Twenty years ago this month, on February 21, 1965, Malcolm X was assassinated. Like the re-election of Ronald Reagan, the remembrance of Malcolm X is sure to inspire drastically different responses among blacks and whites in the United States. White America's image of Malcolm X during his lifetime, and the one that lingers today, was of a fanatical Black Muslim preacher of anti-white hatred. But to most of black America Malcolm is remembered as a courageous and forceful leader who told the unvarnished truth about American racism with a skill and honesty rarely seen before or since.
As is so often the case, it is the predominant white perception of Malcolm X, formed by the establishment media, that is skewed and distorted. Fortunately the true legacy of Malcolm X has been preserved in his autobiography, which was published shortly after his death. In that book we find a man who struggled against the highest of odds to claim simple human dignity first for himself and later for his people. He was an angry man; perhaps, as Time magazine put it, “the angriest Negro in America.” But his anger was justified, and often righteous. And as all who read his book discover, he was also a person of profound insight, intelligence, wit, compassion, and faith.

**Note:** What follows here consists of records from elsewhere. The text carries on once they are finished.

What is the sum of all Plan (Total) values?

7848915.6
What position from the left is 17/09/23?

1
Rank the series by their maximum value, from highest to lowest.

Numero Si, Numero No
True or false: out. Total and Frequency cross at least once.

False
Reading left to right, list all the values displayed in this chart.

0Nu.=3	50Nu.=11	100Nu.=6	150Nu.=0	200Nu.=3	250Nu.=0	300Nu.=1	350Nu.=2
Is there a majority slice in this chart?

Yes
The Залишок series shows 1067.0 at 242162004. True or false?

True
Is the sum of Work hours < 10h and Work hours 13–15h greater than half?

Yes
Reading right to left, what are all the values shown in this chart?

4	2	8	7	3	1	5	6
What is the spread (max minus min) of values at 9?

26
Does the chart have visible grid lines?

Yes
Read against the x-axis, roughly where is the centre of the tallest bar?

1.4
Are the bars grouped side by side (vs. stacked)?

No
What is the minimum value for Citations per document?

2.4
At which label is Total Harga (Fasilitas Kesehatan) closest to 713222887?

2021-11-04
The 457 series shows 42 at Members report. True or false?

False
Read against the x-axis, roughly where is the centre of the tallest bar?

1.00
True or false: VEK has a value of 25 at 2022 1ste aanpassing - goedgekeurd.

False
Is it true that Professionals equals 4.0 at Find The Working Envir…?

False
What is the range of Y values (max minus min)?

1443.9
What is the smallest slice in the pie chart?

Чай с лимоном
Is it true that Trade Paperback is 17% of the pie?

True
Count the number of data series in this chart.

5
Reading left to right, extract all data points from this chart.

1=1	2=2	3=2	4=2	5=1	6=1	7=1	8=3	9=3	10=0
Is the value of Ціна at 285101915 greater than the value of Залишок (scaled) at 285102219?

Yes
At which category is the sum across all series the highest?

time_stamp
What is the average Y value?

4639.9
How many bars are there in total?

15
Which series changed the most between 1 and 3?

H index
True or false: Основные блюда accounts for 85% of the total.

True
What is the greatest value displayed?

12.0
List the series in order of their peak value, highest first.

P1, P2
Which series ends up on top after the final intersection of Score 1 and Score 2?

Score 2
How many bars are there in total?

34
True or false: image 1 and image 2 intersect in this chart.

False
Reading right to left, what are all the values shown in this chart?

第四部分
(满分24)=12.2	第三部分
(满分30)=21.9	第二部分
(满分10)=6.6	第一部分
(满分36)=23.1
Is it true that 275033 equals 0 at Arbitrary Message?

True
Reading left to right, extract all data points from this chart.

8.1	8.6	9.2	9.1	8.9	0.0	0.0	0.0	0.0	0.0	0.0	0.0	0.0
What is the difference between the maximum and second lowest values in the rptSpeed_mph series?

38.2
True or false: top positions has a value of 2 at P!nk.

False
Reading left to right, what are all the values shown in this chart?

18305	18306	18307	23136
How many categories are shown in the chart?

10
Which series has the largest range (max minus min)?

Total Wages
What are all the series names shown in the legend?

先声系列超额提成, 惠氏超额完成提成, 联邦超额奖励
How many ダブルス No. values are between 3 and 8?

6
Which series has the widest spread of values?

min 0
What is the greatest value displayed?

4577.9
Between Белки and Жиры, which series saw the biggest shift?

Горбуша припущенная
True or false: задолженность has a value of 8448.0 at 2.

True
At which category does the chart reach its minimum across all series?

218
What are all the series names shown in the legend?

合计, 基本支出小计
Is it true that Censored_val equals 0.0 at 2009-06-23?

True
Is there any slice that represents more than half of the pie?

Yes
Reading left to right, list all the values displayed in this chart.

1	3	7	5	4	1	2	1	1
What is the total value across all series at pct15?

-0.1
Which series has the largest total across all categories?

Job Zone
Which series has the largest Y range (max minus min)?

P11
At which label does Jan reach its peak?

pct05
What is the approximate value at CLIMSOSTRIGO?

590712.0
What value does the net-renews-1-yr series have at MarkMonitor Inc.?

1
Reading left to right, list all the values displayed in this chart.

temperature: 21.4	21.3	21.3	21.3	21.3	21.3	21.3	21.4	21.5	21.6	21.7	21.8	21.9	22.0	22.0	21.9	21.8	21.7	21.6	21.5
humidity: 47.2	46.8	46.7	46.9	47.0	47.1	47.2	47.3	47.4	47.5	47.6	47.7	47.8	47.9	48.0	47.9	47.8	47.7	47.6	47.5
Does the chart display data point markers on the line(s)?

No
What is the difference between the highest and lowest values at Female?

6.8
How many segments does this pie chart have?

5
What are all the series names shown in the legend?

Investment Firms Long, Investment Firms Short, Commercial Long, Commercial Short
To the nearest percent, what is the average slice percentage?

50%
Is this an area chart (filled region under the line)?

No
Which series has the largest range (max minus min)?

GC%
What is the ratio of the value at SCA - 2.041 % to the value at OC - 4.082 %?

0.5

It is true that Malcolm X first came to national prominence as a preacher in Elijah Muhammad's black separatist Nation of Islam, which at that time held bizarre quasi-religious doctrines about the superiority of the black race. But in the last two years of his life, Malcolm left the Nation of Islam and denounced its racial teachings. This change of heart was the result of Malcolm's religious experience during his Islamic pilgrimage to Mecca.